Task requirements:
In your copy, leave out the pictures; write out all the data exactly.

Stored data entries:
______
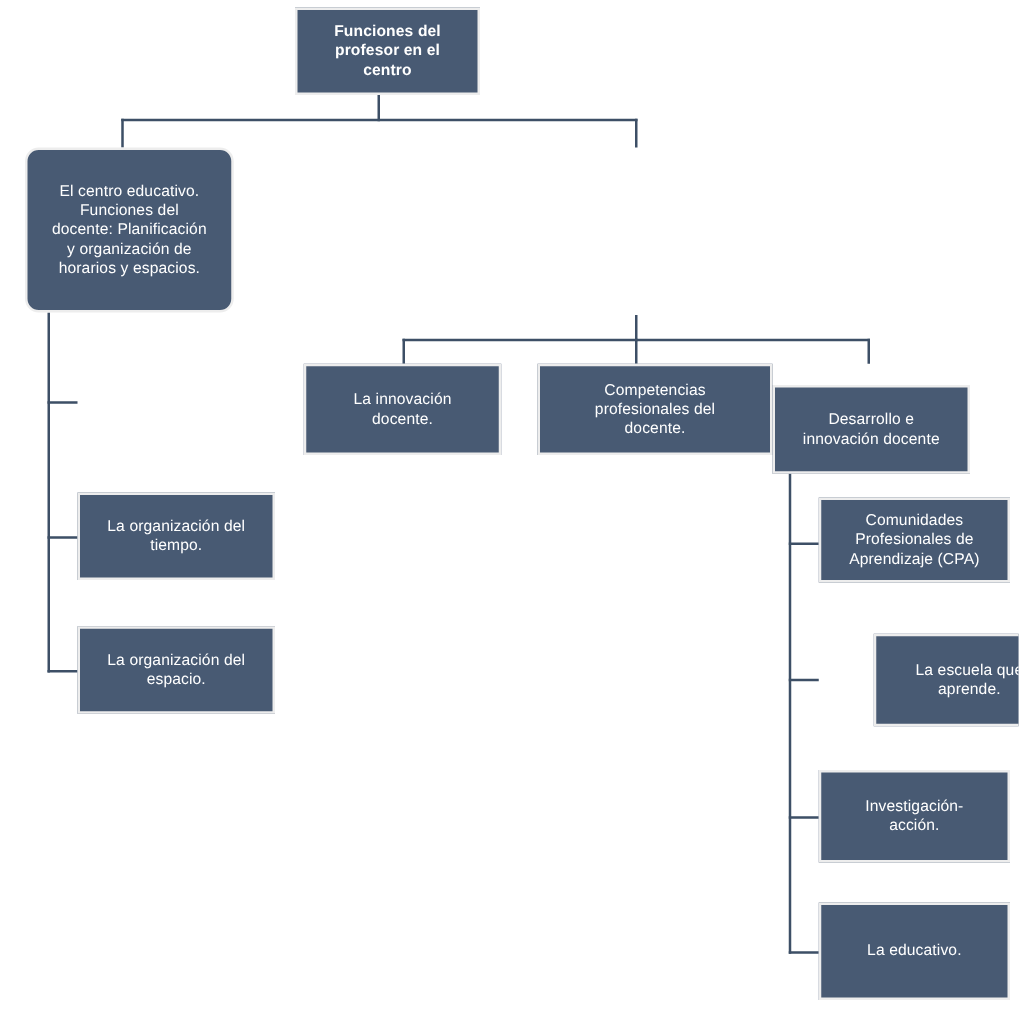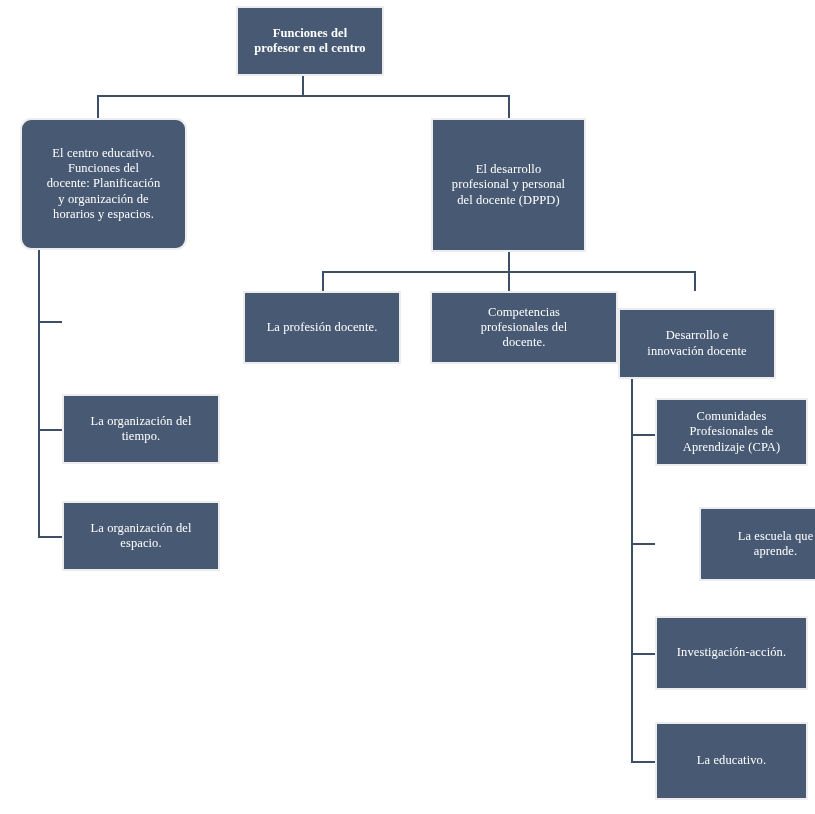"Funciones del" .node { font-family: Liberation Serif, serif -> none; padding: 2px 10px -> 2px 18px }
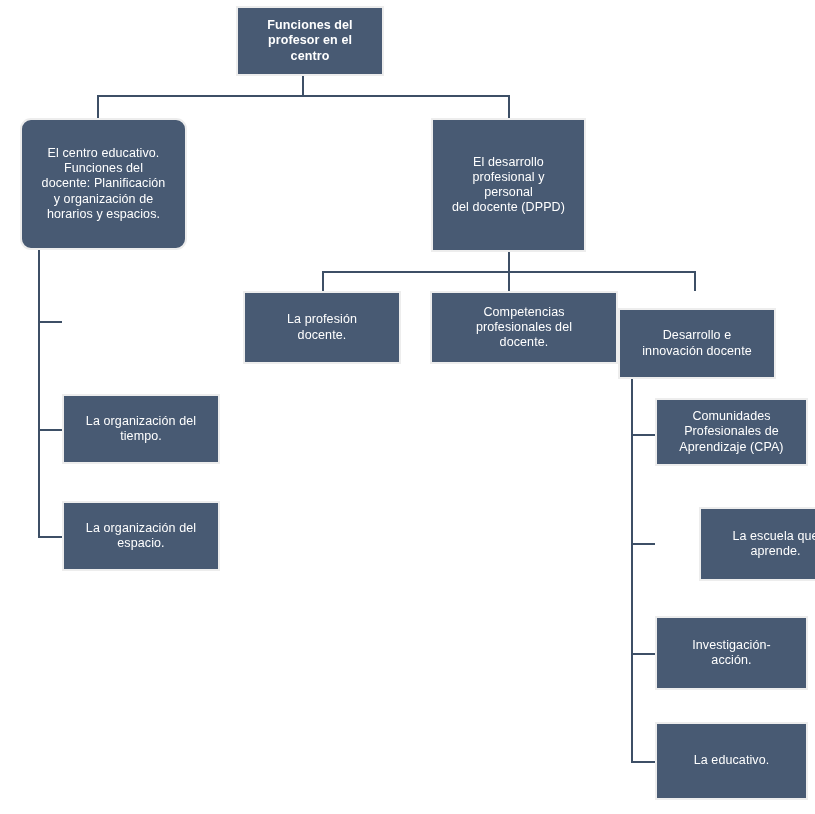"El desarrollo" div.node { html: <div> <span>El desarrollo profesional y personal del docente (DPPD)</span> </div> -> none }
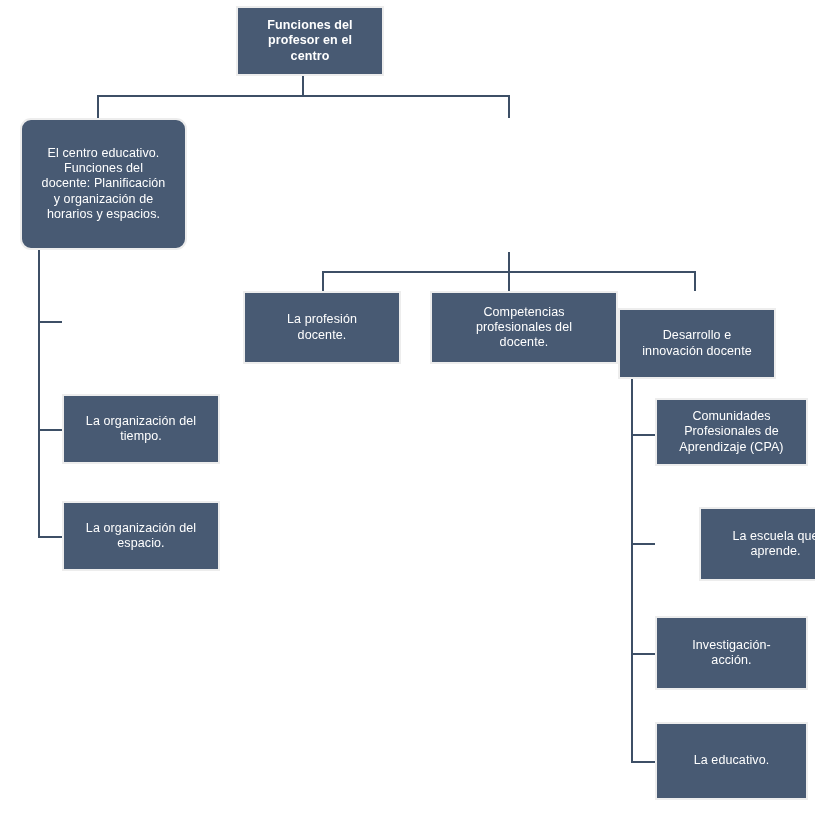"La profesión docente." span.txt { text: profesión -> innovación }
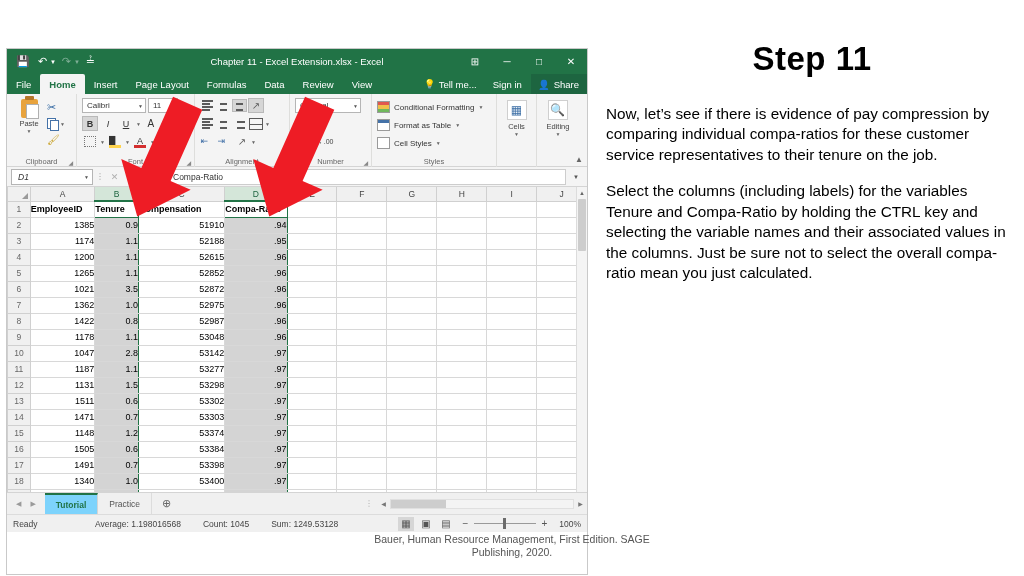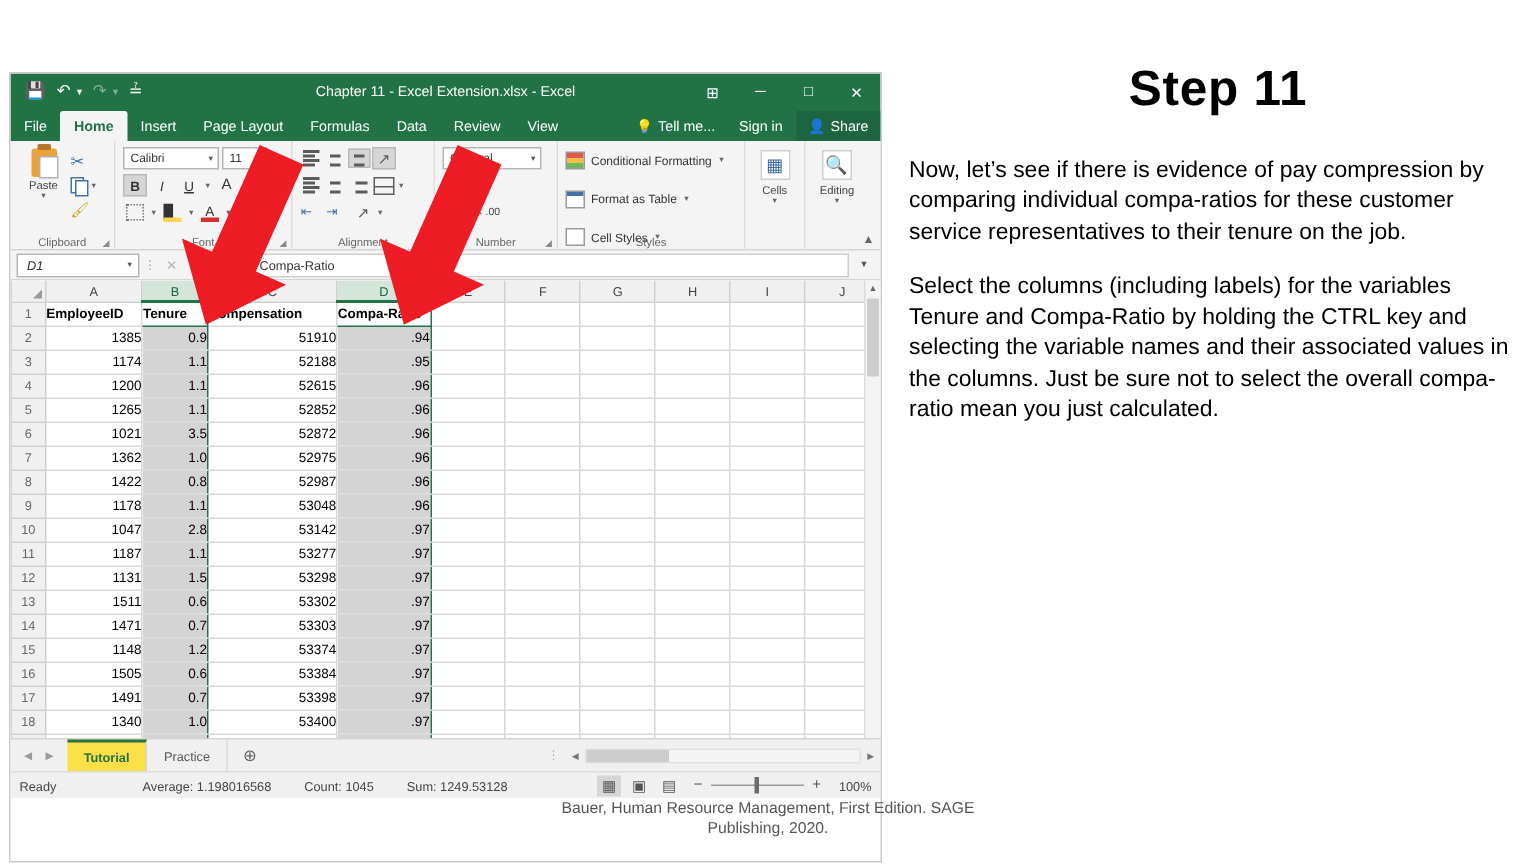"Conditional Formatting" div.rbody { justify-content: space-between -> none }
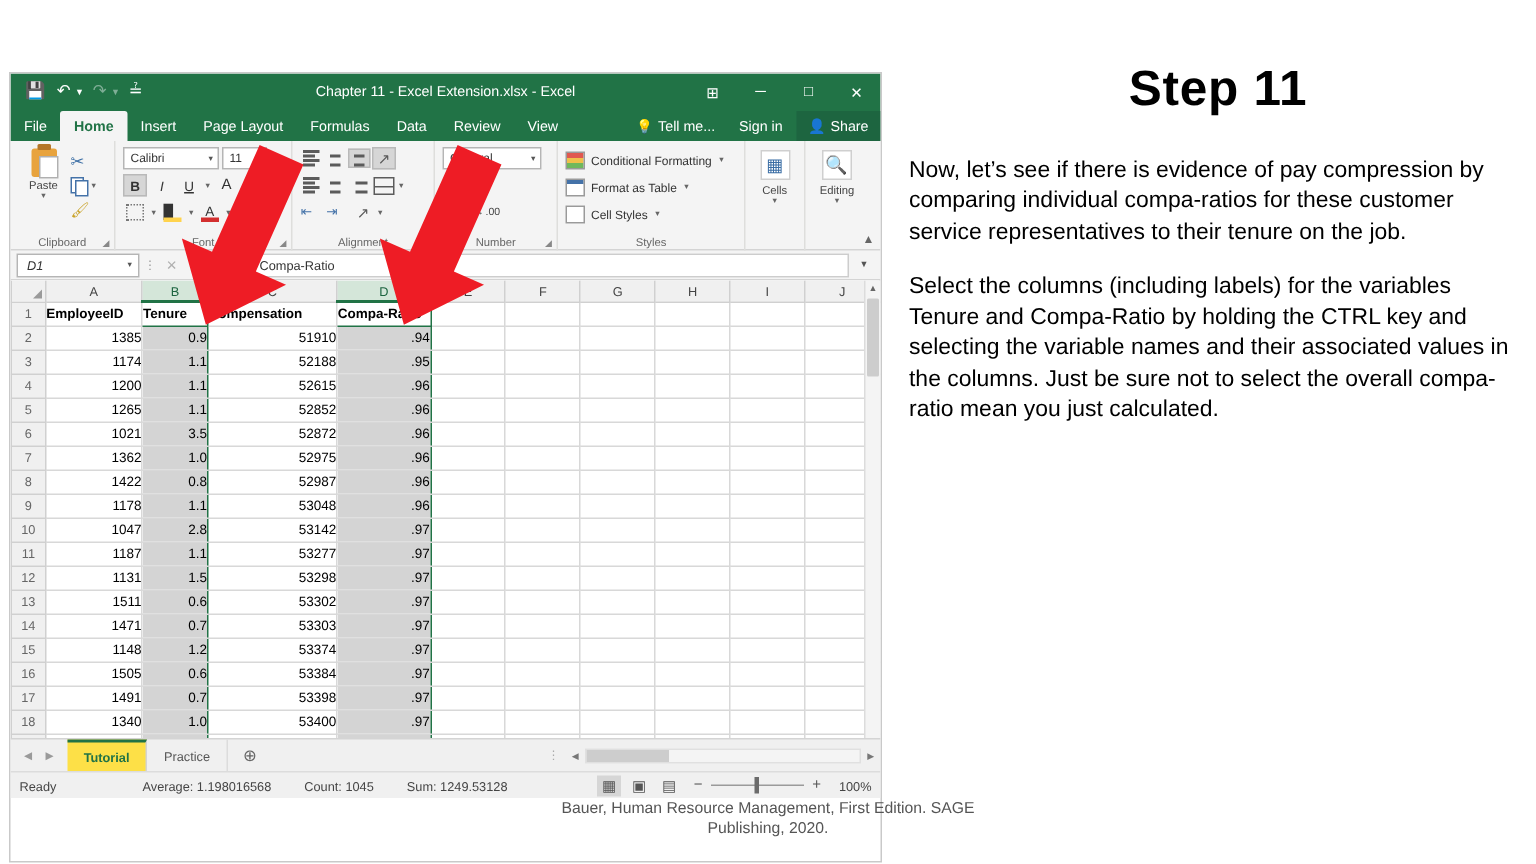"Tutorial" .sheet-tab.active { background: #fde047 -> #7dd3fc }
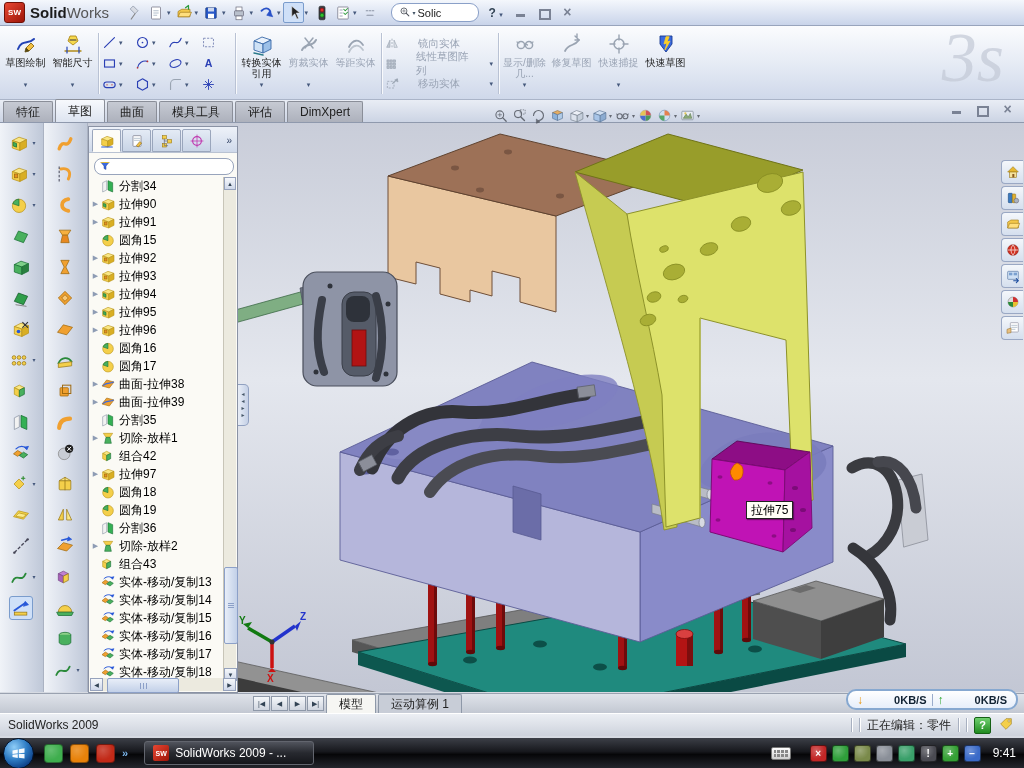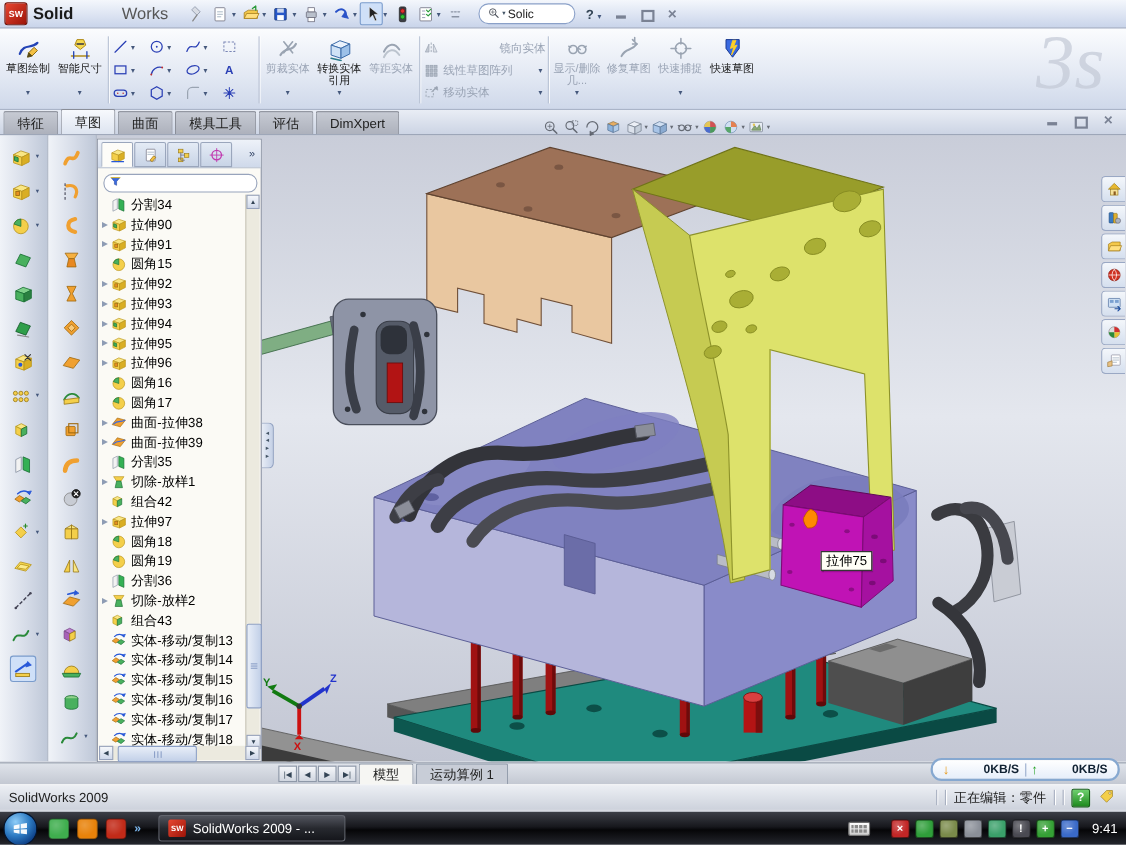"Works" .logotext span { padding-left: 44px -> none }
______
Written answer:
"Funciones del" .node { font-family: Liberation Serif, serif -> none; padding: 2px 10px -> 2px 18px }
"El desarrollo" div.node { html: <div> <span>El desarrollo profesional y personal del docente (DPPD)</span> </div> -> none }
"La profesión docente." span.txt { text: profesión -> innovación }
"Conditional Formatting" div.rbody { justify-content: space-between -> none }
"Tutorial" .sheet-tab.active { background: #fde047 -> #7dd3fc }
"Works" .logotext span { padding-left: 44px -> none }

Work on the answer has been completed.